Kıbrıs’ın kuzeyinde zenginlik ile yoksulluk kutuplaştıkça ve rejim partileri ultra zenginlerin yanında durarak emekçilere düşmanlaştıkça, rejim daha da çürümekte; rejim partileri halktan kopmakta ve iki ayrı dünya oluşmaktadır. Bir yanda alın teri ile yaşayanlar, bütçesini denkleştirmek için uzun saatler düşük ücretle çalışanlar; diğer yanda kariyer, makam ve yalakalık uğruna insanlıktan çıkanlar, mafyatik ilişkiler içine girip her türlü toplumsal etiği yitirenler…
Kıbrıs’ın kuzeyinde rejim çürüyen bir cesettir. Kaldırılmayan, gömülmeyen, yakılmayan her ceset gibi bu rejim, rejim partileri ve onların yöneticileri de yavaş yavaş çürümekte, etraflarını zehirlemektedirler. Toplumun kurtuluşu emekçi halk kitlelerinin birleşik, örgütlü mücadelesinden, alnının teri ile yaşayan emekçi sınınıflarımızın bu rejimi kaldırıp atmasından geçmektedir.

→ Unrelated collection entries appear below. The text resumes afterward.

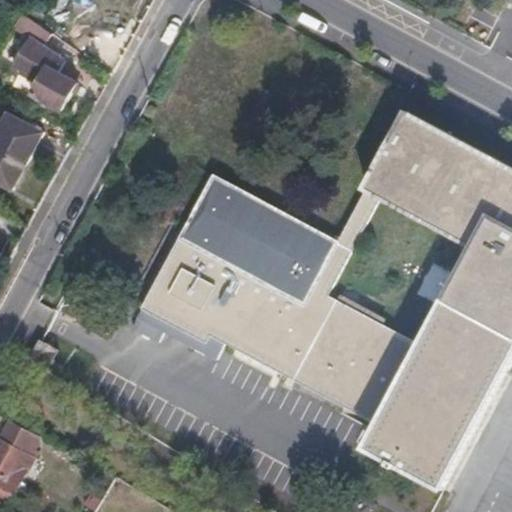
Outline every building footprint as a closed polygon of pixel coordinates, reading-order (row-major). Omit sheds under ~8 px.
[(33,37),(42,24),(40,23),(26,13),(17,25),(33,37)] [(66,110),(81,83),(50,65),(34,93),(66,110)] [(0,180),(14,189),(45,133),(10,113),(0,131),(0,180)] [(223,353),(227,345),(379,426),(367,449),(445,492),(511,366),(511,167),(409,113),(340,243),(214,177),(139,320),(218,361),(223,353)] [(40,341),(30,361),(49,371),(59,352),(40,341)] [(3,439),(0,445),(0,501),(9,506),(36,459),(28,454),(35,440),(13,427),(5,441),(3,439)]
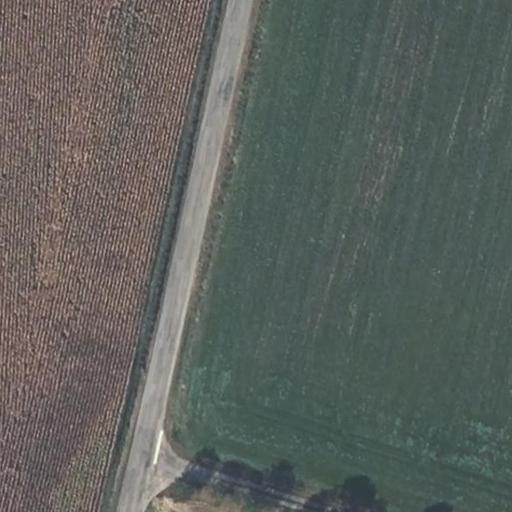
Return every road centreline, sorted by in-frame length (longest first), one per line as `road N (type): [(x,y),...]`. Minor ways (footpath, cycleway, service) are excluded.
road 1 (tertiary): [(140,458),(239,0)]
road 2 (unclassified): [(140,458),(308,511)]
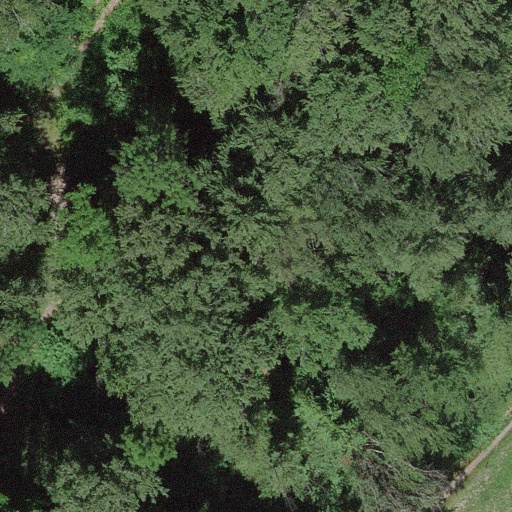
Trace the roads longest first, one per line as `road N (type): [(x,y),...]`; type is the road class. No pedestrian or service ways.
road 1 (track): [(0,466),(52,380),(77,289),(65,213),(0,165)]
road 2 (track): [(7,166),(36,107),(124,0)]
road 3 (track): [(418,511),(511,415)]
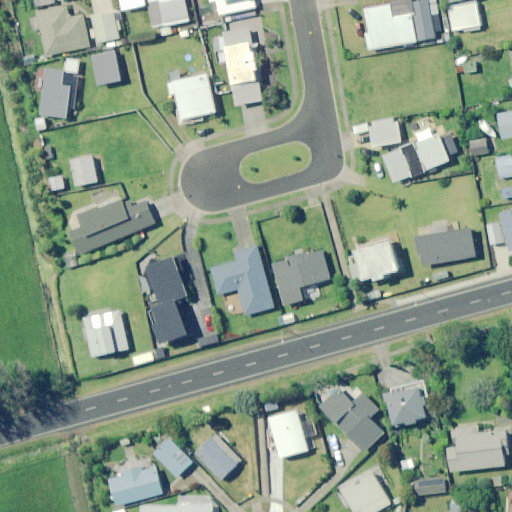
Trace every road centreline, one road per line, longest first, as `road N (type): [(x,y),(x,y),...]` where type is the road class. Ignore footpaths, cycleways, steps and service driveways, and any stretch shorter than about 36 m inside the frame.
road 1 (primary): [(511,290),(0,433)]
road 2 (residential): [(323,124),(325,167),(233,197),(210,188),(208,176),(229,150)]
road 3 (residential): [(299,0),(323,124)]
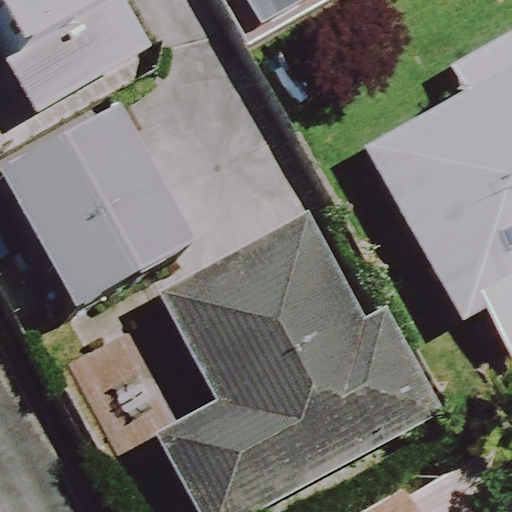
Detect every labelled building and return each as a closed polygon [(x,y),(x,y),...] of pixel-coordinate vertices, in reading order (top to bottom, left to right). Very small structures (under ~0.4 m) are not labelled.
[(290,0),(215,0),(232,31),(290,0)] [(511,46),(437,87),(451,113),(354,165),(446,336),(472,322),(503,379),(511,374),(511,46)] [(161,277),(89,137),(0,182),(0,242),(48,335),(161,277)] [(285,511),(406,441),(289,241),(145,326),(200,421),(144,454),(177,511),(285,511)] [(449,511),(436,486),(388,511),(449,511)]
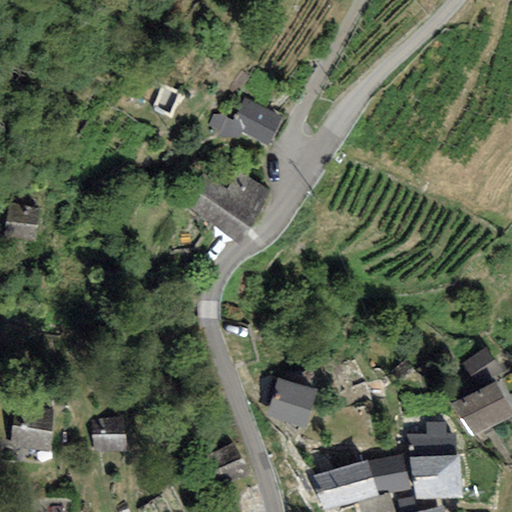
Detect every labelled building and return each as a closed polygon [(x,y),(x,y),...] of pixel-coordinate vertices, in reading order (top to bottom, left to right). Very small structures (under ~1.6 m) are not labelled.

Halkımıza çağrımız bu kokuşmuş ve iğrenç düzen karşısında, alın terinin, emeğin ve emekçinin sınıf örgütü olan partimiz saflarında mücadeleye omuz verilmesidir. Gelin hepimizi zehirleyen bu çürümüş cesedi kaldıralım, asalak ve işbirlikçilerin çirkef çukurunu geride bırakalım.